### WHAT IS EXPECTED
Go through the entries, filter for the word "second", and copy every line that has it.

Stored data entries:
++++++++++++++++++++
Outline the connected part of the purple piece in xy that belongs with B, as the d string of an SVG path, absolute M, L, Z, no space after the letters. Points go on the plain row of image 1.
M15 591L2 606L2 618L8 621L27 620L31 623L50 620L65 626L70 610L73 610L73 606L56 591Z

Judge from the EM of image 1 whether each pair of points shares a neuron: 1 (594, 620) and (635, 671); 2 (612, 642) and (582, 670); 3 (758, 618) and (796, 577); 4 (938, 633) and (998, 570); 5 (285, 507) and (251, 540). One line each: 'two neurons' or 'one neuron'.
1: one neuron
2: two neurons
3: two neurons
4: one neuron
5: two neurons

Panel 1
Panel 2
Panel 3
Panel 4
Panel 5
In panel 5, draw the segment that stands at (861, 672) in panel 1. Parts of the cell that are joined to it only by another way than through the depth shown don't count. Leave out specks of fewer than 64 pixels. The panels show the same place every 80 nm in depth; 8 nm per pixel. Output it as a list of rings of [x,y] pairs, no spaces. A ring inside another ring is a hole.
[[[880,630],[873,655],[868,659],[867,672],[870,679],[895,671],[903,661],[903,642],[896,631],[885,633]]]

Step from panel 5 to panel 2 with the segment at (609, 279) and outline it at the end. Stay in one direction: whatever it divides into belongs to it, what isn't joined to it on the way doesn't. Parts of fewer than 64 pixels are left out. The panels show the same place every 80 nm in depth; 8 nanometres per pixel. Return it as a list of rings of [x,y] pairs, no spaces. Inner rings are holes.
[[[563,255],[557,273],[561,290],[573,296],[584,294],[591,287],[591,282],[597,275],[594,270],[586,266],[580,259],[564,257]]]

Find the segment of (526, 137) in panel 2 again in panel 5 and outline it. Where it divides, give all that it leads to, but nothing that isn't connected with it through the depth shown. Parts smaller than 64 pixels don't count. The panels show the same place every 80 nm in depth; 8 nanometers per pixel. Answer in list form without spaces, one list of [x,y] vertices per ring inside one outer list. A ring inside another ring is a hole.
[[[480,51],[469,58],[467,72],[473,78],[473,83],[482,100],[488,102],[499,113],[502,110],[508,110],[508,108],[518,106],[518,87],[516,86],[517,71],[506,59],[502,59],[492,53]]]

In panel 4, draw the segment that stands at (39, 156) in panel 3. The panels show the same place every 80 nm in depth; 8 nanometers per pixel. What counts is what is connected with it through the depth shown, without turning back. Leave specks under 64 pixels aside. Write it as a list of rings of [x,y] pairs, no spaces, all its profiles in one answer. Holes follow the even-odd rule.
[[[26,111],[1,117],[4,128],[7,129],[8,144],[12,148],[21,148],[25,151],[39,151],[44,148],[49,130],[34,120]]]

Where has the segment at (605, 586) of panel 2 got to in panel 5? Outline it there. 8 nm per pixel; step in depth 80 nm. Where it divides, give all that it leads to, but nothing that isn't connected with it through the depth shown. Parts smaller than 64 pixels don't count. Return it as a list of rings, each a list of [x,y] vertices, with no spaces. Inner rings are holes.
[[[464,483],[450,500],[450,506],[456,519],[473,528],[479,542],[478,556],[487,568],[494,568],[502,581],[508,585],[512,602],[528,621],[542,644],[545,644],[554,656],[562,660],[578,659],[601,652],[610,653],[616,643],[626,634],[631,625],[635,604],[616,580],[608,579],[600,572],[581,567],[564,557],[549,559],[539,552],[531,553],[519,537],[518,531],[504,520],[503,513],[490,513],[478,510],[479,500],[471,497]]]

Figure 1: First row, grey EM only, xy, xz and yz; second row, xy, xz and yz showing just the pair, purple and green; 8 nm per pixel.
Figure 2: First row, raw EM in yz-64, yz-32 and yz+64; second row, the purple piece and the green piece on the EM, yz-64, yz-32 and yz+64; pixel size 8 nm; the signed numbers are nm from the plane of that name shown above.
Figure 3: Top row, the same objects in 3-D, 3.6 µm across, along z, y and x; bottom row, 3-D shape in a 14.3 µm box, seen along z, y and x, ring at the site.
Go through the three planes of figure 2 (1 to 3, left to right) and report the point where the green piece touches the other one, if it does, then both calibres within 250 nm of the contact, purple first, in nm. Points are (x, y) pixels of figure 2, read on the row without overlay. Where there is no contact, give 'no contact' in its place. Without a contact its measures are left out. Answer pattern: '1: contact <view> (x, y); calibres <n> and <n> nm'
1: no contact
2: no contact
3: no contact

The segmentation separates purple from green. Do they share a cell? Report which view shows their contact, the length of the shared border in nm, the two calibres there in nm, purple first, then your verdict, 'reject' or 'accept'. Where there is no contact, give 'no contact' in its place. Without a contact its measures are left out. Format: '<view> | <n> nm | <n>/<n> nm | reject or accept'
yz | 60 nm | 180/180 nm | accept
++++++++++++++++++++
### TASK RESULT
Figure 1: First row, grey EM only, xy, xz and yz; second row, xy, xz and yz showing just the pair, purple and green; 8 nm per pixel.
Figure 2: First row, raw EM in yz-64, yz-32 and yz+64; second row, the purple piece and the green piece on the EM, yz-64, yz-32 and yz+64; pixel size 8 nm; the signed numbers are nm from the plane of that name shown above.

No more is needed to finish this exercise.